Is there a political appetite for legal reform? As successive Governments have sought to limit the cost of compensation, they have found themselves grappling with a three-fold constitutional problem:

  • The Doctrine of Separation of Powers;
  • The Guarantees of Judicial Independence;
  • The Requirement that Justice be administered in the Courts.

    Obstacles to change
    Each of these three items presents formidable obstacles to progress in the setting up of a system independent of the Courts to assess compensation in Personal Injury cases. In 1997, however, the "The First Report of the Special Working Group on Injuries Tribunal" was presented to the Government. The Group recommended that the role and objections of a new Compensation Board be:

    "To establish and operate a voluntary system of mediation and arbitration of compensation in occupational injury cases ...... to encourage a speedy, fair, cost effective and non-adversarial approach to the settlement of claims in respect of personal injuries sustained in the work place."

    Little was heard of the New Personal Injuries Tribunal until recently when the Government signalled its intention to proceed to set up a "Personal Injuries Tribunal" to hear cases where liability has been conceded or is not at issue. The proposal, as currently formulated, has considerably angered the Bar Association (representing Barristers) and the Incorporated Law Society (representing Solicitors). In fact, the Bar Association indicated that it had engaged a firm of Consultants to "fight" the proposal. In decrying the Government proposal, both organisations have emphasised that their concerns relate to ensuring that all litigants, whether in respect of personal injuries or otherwise, have access to the Courts, as a constitutional right.

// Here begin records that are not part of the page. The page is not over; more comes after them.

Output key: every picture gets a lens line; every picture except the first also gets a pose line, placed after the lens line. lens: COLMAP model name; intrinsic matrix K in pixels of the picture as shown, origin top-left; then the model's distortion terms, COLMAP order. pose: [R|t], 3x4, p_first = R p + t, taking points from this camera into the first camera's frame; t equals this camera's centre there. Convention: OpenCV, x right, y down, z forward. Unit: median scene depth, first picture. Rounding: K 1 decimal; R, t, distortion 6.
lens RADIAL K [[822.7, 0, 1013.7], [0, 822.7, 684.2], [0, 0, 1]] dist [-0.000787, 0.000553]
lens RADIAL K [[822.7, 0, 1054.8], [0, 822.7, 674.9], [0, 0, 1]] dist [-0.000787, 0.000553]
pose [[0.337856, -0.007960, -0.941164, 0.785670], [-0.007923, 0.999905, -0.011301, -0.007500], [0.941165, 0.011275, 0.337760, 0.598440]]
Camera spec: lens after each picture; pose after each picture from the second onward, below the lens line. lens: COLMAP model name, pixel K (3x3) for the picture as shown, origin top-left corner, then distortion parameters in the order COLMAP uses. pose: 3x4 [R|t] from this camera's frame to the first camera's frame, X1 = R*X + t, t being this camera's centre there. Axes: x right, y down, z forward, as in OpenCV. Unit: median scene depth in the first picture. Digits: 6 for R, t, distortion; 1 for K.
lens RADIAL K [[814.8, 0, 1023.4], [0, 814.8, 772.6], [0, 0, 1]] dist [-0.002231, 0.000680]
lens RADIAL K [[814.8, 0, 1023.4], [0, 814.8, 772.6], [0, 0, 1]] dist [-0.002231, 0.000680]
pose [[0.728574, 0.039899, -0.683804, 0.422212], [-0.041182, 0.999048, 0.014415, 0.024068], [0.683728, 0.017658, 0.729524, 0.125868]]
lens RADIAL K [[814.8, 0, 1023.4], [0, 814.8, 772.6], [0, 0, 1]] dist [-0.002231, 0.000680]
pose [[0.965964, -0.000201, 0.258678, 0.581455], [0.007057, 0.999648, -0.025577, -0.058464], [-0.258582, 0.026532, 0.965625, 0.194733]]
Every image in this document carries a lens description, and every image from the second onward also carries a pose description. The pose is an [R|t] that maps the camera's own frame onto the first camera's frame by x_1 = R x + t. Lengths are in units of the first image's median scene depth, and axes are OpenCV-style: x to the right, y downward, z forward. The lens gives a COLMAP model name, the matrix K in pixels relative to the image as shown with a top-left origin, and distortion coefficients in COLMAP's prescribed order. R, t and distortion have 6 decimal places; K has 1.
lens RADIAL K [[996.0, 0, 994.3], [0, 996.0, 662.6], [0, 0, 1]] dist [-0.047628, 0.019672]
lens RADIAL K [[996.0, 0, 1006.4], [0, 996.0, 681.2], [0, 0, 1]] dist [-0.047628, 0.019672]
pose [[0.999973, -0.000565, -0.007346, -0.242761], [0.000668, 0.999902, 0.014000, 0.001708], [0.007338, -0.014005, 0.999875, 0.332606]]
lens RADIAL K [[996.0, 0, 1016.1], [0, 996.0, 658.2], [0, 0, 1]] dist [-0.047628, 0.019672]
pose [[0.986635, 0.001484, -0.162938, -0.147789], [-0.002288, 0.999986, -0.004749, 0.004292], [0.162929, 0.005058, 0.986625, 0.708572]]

    If the Government is serious about its proposal to set up a Personal Injuries Tribunal, it will, inevitably, have to introduce a constitutional referendum, because Irish Law is governed by a Constitution or Bill of Rights. The burning issue for proponents of change is whether the Government has the political will to implement a Personal Injuries Tribunal.

    Meanwhile, some UK Liability Insurers have "voted with their feet" by pulling out of the Irish Market, citing the longevity of claims, exorbitant costs and frustration with the Irish Legal System as their reasons. This is an unwelcome development for the consumer of the liability insurance product. As the market contracts there is less competitiveness in both price and product, with the consumer becoming the loser.

    Proponents of change demand an alternative system of personal injury assessment which is less layered, more accessible and expedient. They urge that such an alternative system must provide legal representation at a lesser cost. It is argued that the case for reform is overwhelming and that without reform we will, truly, be more litigious than our American cousins.

    Ciaran Breen B.L. is Managing Director of Garwyn Ireland Limited.